What you output must match the entries exactly, apart from the pictures, which are left out.

[Document layout analysis data]
....

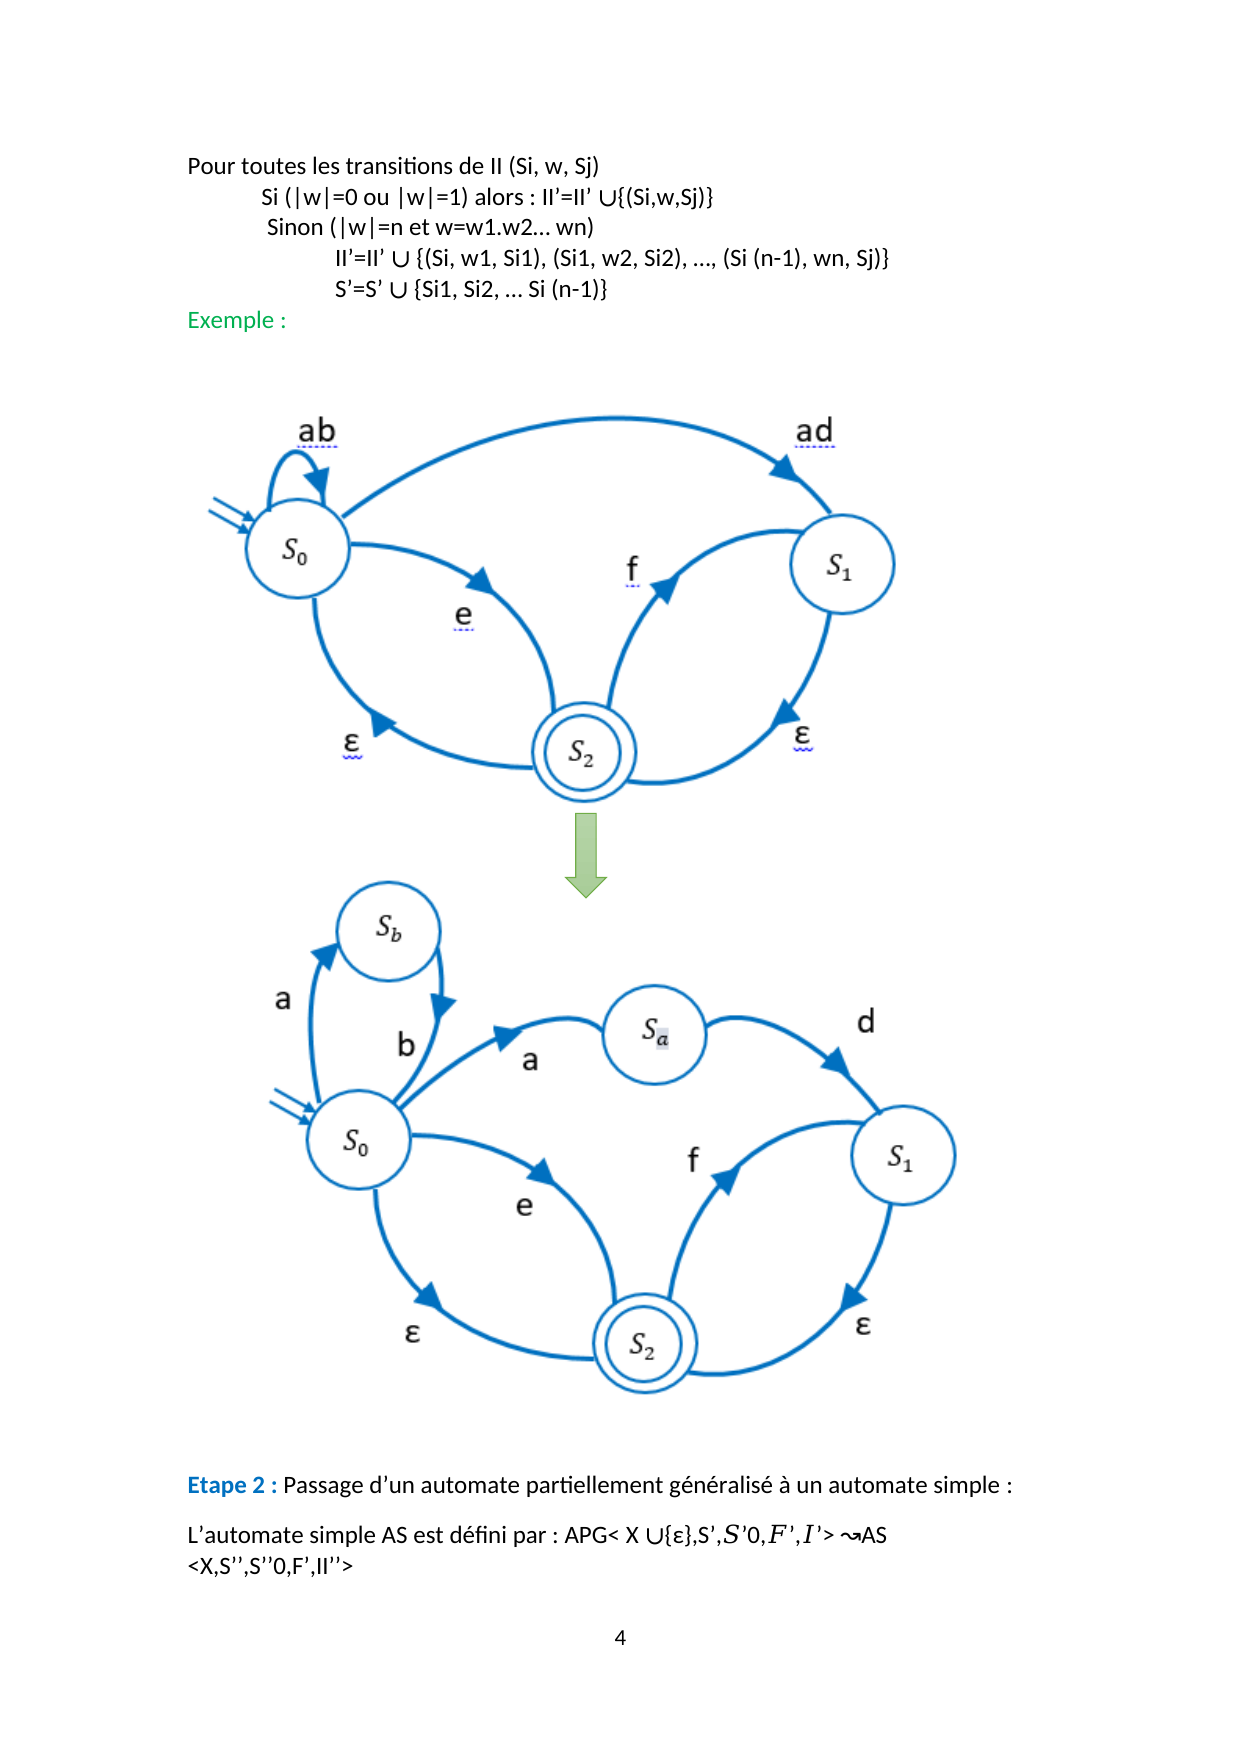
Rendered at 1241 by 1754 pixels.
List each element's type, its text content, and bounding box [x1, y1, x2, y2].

text Pour toutes les transitions de II (Si, w, Sj) [187, 150, 1053, 181]
text II’=II’ ∪ {(Si, w1, Si1), (Si1, w2, Si2), …, (Si (n-1), wn, Sj)} [261, 242, 1053, 273]
picture [187, 365, 1018, 834]
picture [187, 864, 1032, 1409]
text L’automate simple AS est défini par : APG< X ∪{ε},S’,𝑆’0,𝐹’,𝐼’> ↝AS <X,S’’,S’’0,F’,II’’> [187, 1519, 1053, 1580]
text Etape 2 : Passage d’un automate partiellement généralisé à un automate simple : [187, 1469, 1053, 1500]
text S’=S’ ∪ {Si1, Si2, … Si (n-1)} [335, 273, 1053, 304]
text Sinon (|w|=n et w=w1.w2… wn) [187, 212, 1053, 242]
text Exemple : [187, 304, 1053, 335]
text Si (|w|=0 ou |w|=1) alors : II’=II’ ∪{(Si,w,Sj)} [187, 181, 1053, 212]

....

**YOUR SOLUTION:**
Rendered at 1241 by 1754 pixels.
List each element's type, its text content, and bounding box [x1, y1, x2, y2].

text Pour toutes les transitions de II (Si, w, Sj) [187, 150, 1053, 181]
text II’=II’ ∪ {(Si, w1, Si1), (Si1, w2, Si2), …, (Si (n-1), wn, Sj)} [261, 242, 1053, 273]
picture [187, 365, 1018, 834]
picture [187, 864, 1032, 1409]
text L’automate simple AS est défini par : APG< X ∪{ε},S’,𝑆’0,𝐹’,𝐼’> ↝AS <X,S’’,S’’0,F’,II’’> [187, 1519, 1053, 1580]
text Etape 2 : Passage d’un automate partiellement généralisé à un automate simple : [187, 1469, 1053, 1500]
text S’=S’ ∪ {Si1, Si2, … Si (n-1)} [335, 273, 1053, 304]
text Sinon (|w|=n et w=w1.w2… wn) [187, 212, 1053, 242]
text Exemple : [187, 304, 1053, 335]
text Si (|w|=0 ou |w|=1) alors : II’=II’ ∪{(Si,w,Sj)} [187, 181, 1053, 212]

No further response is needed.